▶ [TASK BRIEF] Word for word, transcribe the data below.

▶ [MATERIALS PROVIDED]
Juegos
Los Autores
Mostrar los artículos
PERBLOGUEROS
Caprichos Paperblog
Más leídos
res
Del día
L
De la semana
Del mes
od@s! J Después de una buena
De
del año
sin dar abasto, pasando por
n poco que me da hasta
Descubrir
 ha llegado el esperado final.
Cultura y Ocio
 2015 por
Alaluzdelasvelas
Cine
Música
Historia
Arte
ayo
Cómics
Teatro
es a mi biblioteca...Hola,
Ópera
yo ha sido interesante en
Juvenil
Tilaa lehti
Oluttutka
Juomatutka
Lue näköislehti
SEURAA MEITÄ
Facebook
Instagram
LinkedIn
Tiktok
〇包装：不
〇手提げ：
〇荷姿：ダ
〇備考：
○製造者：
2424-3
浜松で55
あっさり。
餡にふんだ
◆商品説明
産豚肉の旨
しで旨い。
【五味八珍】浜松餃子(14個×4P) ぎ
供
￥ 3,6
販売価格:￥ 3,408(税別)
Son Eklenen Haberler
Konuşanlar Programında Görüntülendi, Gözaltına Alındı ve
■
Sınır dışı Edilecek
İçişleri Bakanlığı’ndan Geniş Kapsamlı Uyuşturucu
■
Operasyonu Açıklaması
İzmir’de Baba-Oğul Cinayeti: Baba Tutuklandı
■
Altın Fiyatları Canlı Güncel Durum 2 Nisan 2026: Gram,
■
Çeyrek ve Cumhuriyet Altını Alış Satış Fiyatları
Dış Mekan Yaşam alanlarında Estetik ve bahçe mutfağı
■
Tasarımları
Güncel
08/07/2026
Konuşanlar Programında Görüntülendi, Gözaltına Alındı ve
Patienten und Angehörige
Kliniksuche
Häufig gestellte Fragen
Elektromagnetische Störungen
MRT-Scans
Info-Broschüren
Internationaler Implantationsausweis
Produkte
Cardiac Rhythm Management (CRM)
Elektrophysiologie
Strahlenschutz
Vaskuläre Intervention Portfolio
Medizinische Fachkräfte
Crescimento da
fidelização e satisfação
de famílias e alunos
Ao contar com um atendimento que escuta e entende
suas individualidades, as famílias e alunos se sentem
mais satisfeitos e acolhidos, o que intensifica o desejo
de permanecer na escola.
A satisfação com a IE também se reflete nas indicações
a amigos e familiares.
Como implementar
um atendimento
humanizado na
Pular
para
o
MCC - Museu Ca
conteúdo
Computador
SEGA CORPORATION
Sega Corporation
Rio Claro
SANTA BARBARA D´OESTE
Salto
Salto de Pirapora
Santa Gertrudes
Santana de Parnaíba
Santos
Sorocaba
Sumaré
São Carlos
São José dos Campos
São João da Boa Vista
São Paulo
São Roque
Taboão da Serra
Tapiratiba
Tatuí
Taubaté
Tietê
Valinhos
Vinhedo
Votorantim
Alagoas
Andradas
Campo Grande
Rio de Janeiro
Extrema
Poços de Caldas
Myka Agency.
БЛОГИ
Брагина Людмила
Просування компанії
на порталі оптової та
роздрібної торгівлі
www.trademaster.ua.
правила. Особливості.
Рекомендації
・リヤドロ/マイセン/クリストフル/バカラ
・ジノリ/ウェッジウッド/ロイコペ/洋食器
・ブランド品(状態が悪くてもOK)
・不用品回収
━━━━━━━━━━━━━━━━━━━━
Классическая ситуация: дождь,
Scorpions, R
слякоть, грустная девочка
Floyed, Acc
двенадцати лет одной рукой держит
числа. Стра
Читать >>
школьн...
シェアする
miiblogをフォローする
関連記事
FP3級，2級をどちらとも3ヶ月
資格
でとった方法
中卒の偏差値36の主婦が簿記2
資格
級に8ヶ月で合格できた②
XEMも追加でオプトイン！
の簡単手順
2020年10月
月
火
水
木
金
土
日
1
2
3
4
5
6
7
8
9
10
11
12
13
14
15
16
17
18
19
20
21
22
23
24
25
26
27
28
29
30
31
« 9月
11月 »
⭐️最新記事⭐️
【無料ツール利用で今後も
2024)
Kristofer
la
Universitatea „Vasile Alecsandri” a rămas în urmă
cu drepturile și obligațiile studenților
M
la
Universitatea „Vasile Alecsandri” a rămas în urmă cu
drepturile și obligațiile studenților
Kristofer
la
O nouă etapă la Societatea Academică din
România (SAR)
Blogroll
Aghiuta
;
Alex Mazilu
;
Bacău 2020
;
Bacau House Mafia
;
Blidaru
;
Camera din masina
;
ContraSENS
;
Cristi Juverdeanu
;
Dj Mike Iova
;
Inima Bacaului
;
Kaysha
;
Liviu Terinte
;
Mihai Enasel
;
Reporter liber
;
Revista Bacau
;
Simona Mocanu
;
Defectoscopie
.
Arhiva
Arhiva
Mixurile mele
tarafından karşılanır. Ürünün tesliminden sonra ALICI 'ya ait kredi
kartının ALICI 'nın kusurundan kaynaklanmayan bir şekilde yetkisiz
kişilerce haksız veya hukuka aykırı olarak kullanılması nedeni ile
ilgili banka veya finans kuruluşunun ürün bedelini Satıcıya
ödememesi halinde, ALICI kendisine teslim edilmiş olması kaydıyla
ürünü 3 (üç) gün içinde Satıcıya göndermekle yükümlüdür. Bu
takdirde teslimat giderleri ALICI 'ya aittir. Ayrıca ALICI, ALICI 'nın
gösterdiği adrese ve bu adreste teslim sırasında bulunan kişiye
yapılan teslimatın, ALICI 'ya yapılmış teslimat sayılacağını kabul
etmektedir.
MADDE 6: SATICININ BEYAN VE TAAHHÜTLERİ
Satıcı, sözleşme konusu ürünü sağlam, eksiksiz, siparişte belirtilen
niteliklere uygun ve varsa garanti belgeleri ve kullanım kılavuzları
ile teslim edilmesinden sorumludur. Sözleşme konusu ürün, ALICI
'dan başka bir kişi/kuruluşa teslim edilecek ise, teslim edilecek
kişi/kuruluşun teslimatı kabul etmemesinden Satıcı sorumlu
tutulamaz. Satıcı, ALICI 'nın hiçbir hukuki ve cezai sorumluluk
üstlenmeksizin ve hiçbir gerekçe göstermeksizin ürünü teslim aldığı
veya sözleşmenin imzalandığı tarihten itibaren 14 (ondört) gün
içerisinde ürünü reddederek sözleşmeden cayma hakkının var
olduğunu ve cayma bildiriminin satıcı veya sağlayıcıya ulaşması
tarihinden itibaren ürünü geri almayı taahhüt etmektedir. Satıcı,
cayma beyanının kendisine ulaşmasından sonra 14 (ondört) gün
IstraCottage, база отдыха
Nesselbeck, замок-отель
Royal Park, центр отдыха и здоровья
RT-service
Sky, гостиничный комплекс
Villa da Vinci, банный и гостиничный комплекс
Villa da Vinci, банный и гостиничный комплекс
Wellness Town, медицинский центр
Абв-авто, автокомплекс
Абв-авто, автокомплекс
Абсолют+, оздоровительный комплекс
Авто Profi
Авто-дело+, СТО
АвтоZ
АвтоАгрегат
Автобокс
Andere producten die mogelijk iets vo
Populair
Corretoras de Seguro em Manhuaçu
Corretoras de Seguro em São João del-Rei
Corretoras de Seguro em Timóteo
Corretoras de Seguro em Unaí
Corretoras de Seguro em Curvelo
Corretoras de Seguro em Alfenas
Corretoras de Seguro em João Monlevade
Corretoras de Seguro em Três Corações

▶ [SOLUTION TO THIS TASK]
Juegos
Los Autores
Mostrar los artículos
PERBLOGUEROS
Caprichos Paperblog
Más leídos
res
Del día
L
De la semana
Del mes
od@s! J Después de una buena
De
del año
sin dar abasto, pasando por
n poco que me da hasta
Descubrir
 ha llegado el esperado final.
Cultura y Ocio
 2015 por
Alaluzdelasvelas
Cine
Música
Historia
Arte
ayo
Cómics
Teatro
es a mi biblioteca...Hola,
Ópera
yo ha sido interesante en
Juvenil
Tilaa lehti
Oluttutka
Juomatutka
Lue näköislehti
SEURAA MEITÄ
Facebook
Instagram
LinkedIn
Tiktok
〇包装：不
〇手提げ：
〇荷姿：ダ
〇備考：
○製造者：
2424-3
浜松で55
あっさり。
餡にふんだ
◆商品説明
産豚肉の旨
しで旨い。
【五味八珍】浜松餃子(14個×4P) ぎ
供
￥ 3,6
販売価格:￥ 3,408(税別)
Son Eklenen Haberler
Konuşanlar Programında Görüntülendi, Gözaltına Alındı ve
■
Sınır dışı Edilecek
İçişleri Bakanlığı’ndan Geniş Kapsamlı Uyuşturucu
■
Operasyonu Açıklaması
İzmir’de Baba-Oğul Cinayeti: Baba Tutuklandı
■
Altın Fiyatları Canlı Güncel Durum 2 Nisan 2026: Gram,
■
Çeyrek ve Cumhuriyet Altını Alış Satış Fiyatları
Dış Mekan Yaşam alanlarında Estetik ve bahçe mutfağı
■
Tasarımları
Güncel
08/07/2026
Konuşanlar Programında Görüntülendi, Gözaltına Alındı ve
Patienten und Angehörige
Kliniksuche
Häufig gestellte Fragen
Elektromagnetische Störungen
MRT-Scans
Info-Broschüren
Internationaler Implantationsausweis
Produkte
Cardiac Rhythm Management (CRM)
Elektrophysiologie
Strahlenschutz
Vaskuläre Intervention Portfolio
Medizinische Fachkräfte
Crescimento da
fidelização e satisfação
de famílias e alunos
Ao contar com um atendimento que escuta e entende
suas individualidades, as famílias e alunos se sentem
mais satisfeitos e acolhidos, o que intensifica o desejo
de permanecer na escola.
A satisfação com a IE também se reflete nas indicações
a amigos e familiares.
Como implementar
um atendimento
humanizado na
Pular
para
o
MCC - Museu Ca
conteúdo
Computador
SEGA CORPORATION
Sega Corporation
Rio Claro
SANTA BARBARA D´OESTE
Salto
Salto de Pirapora
Santa Gertrudes
Santana de Parnaíba
Santos
Sorocaba
Sumaré
São Carlos
São José dos Campos
São João da Boa Vista
São Paulo
São Roque
Taboão da Serra
Tapiratiba
Tatuí
Taubaté
Tietê
Valinhos
Vinhedo
Votorantim
Alagoas
Andradas
Campo Grande
Rio de Janeiro
Extrema
Poços de Caldas
Myka Agency.
БЛОГИ
Брагина Людмила
Просування компанії
на порталі оптової та
роздрібної торгівлі
www.trademaster.ua.
правила. Особливості.
Рекомендації
・リヤドロ/マイセン/クリストフル/バカラ
・ジノリ/ウェッジウッド/ロイコペ/洋食器
・ブランド品(状態が悪くてもOK)
・不用品回収
━━━━━━━━━━━━━━━━━━━━
Классическая ситуация: дождь,
Scorpions, R
слякоть, грустная девочка
Floyed, Acc
двенадцати лет одной рукой держит
числа. Стра
Читать >>
школьн...
シェアする
miiblogをフォローする
関連記事
FP3級，2級をどちらとも3ヶ月
資格
でとった方法
中卒の偏差値36の主婦が簿記2
資格
級に8ヶ月で合格できた②
XEMも追加でオプトイン！
の簡単手順
2020年10月
月
火
水
木
金
土
日
1
2
3
4
5
6
7
8
9
10
11
12
13
14
15
16
17
18
19
20
21
22
23
24
25
26
27
28
29
30
31
« 9月
11月 »
⭐️最新記事⭐️
【無料ツール利用で今後も
2024)
Kristofer
la
Universitatea „Vasile Alecsandri” a rămas în urmă
cu drepturile și obligațiile studenților
M
la
Universitatea „Vasile Alecsandri” a rămas în urmă cu
drepturile și obligațiile studenților
Kristofer
la
O nouă etapă la Societatea Academică din
România (SAR)
Blogroll
Aghiuta
;
Alex Mazilu
;
Bacău 2020
;
Bacau House Mafia
;
Blidaru
;
Camera din masina
;
ContraSENS
;
Cristi Juverdeanu
;
Dj Mike Iova
;
Inima Bacaului
;
Kaysha
;
Liviu Terinte
;
Mihai Enasel
;
Reporter liber
;
Revista Bacau
;
Simona Mocanu
;
Defectoscopie
.
Arhiva
Arhiva
Mixurile mele
tarafından karşılanır. Ürünün tesliminden sonra ALICI 'ya ait kredi
kartının ALICI 'nın kusurundan kaynaklanmayan bir şekilde yetkisiz
kişilerce haksız veya hukuka aykırı olarak kullanılması nedeni ile
ilgili banka veya finans kuruluşunun ürün bedelini Satıcıya
ödememesi halinde, ALICI kendisine teslim edilmiş olması kaydıyla
ürünü 3 (üç) gün içinde Satıcıya göndermekle yükümlüdür. Bu
takdirde teslimat giderleri ALICI 'ya aittir. Ayrıca ALICI, ALICI 'nın
gösterdiği adrese ve bu adreste teslim sırasında bulunan kişiye
yapılan teslimatın, ALICI 'ya yapılmış teslimat sayılacağını kabul
etmektedir.
MADDE 6: SATICININ BEYAN VE TAAHHÜTLERİ
Satıcı, sözleşme konusu ürünü sağlam, eksiksiz, siparişte belirtilen
niteliklere uygun ve varsa garanti belgeleri ve kullanım kılavuzları
ile teslim edilmesinden sorumludur. Sözleşme konusu ürün, ALICI
'dan başka bir kişi/kuruluşa teslim edilecek ise, teslim edilecek
kişi/kuruluşun teslimatı kabul etmemesinden Satıcı sorumlu
tutulamaz. Satıcı, ALICI 'nın hiçbir hukuki ve cezai sorumluluk
üstlenmeksizin ve hiçbir gerekçe göstermeksizin ürünü teslim aldığı
veya sözleşmenin imzalandığı tarihten itibaren 14 (ondört) gün
içerisinde ürünü reddederek sözleşmeden cayma hakkının var
olduğunu ve cayma bildiriminin satıcı veya sağlayıcıya ulaşması
tarihinden itibaren ürünü geri almayı taahhüt etmektedir. Satıcı,
cayma beyanının kendisine ulaşmasından sonra 14 (ondört) gün
IstraCottage, база отдыха
Nesselbeck, замок-отель
Royal Park, центр отдыха и здоровья
RT-service
Sky, гостиничный комплекс
Villa da Vinci, банный и гостиничный комплекс
Villa da Vinci, банный и гостиничный комплекс
Wellness Town, медицинский центр
Абв-авто, автокомплекс
Абв-авто, автокомплекс
Абсолют+, оздоровительный комплекс
Авто Profi
Авто-дело+, СТО
АвтоZ
АвтоАгрегат
Автобокс
Andere producten die mogelijk iets vo
Populair
Corretoras de Seguro em Manhuaçu
Corretoras de Seguro em São João del-Rei
Corretoras de Seguro em Timóteo
Corretoras de Seguro em Unaí
Corretoras de Seguro em Curvelo
Corretoras de Seguro em Alfenas
Corretoras de Seguro em João Monlevade
Corretoras de Seguro em Três Corações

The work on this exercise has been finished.